There is an alkali hidden in every earth, said some chemists.
An alkali is an earth refined by the presence of acid and combustible matter, said others.
Earths thus came to be included in the term "alkali," when that term was used in its widest acceptation. But a little later it was found that some of the earths were thrown down in the solid form from their solutions in acids by the addition of alkalis; this led to a threefold division, thus—
| Earths | <—> | Alkaline earths | <—> | Alkalis |
| Insoluble in water. | Somewhat soluble in water. | Very soluble in water. |
The distinction at first drawn between "earth" and "alkali" was too absolute; the intermediate group of "alkaline earths" served to bridge over the gap between the extreme groups.
"In Nature," says Wordsworth, "everything is distinct, but nothing defined into absolute independent singleness."
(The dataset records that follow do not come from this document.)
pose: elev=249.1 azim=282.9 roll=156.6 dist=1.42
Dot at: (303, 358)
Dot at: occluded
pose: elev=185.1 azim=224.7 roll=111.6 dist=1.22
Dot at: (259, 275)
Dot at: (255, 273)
At this stage of advance, then, an earth is regarded as differing from an alkali in being insoluble, or nearly insoluble in water; in not being soapy to the touch, and not turning vegetable reds to blue: but as resembling an alkali, in that it combines with and neutralizes an acid; and the product of this neutralization, whether accomplished by an alkali or by an earth, is called a salt. To the earth or alkali, as being the foundation on which the salt is built, by the addition of acid, the name of base was given by Rouelle in 1744.
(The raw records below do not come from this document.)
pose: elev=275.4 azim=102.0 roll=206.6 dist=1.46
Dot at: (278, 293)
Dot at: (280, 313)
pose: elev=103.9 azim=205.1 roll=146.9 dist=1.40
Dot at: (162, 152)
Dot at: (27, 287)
But running through every conception which was formed of these substances—acid, alkali, earth, salt—we find a tendency, sometimes forcibly marked, sometimes feebly indicated, but always present, to consider salt as a term of much wider acceptation than any of the others. An acid and an alkali, or an acid and an earth, combine to form a salt; but the salt could not have been thus produced unless the acid, the alkali and the earth had contained in themselves some properties which, when combined, form the properties of the salt.
The acid, the alkali, the earth, each is, in a sense, a salt. The perfect salt is produced by the coalescence of the saltness of the acid with the saltness of the alkali. This conception finds full utterance in the names, once in common use, of sal acidum for acid, sal alkali for alkali, and sal salsum or sal neutrum for salt. All are salts; at one extreme comes that salt which is marked by properties called acid properties, at the other extreme comes the salt distinguished by alkaline properties, and between these, and formed by the union of these, comes the middle or neutral salt.
It is thus that the nomenclature of chemistry marks the advances made in the science. "What's in a name?" To the historical student of science, almost everything.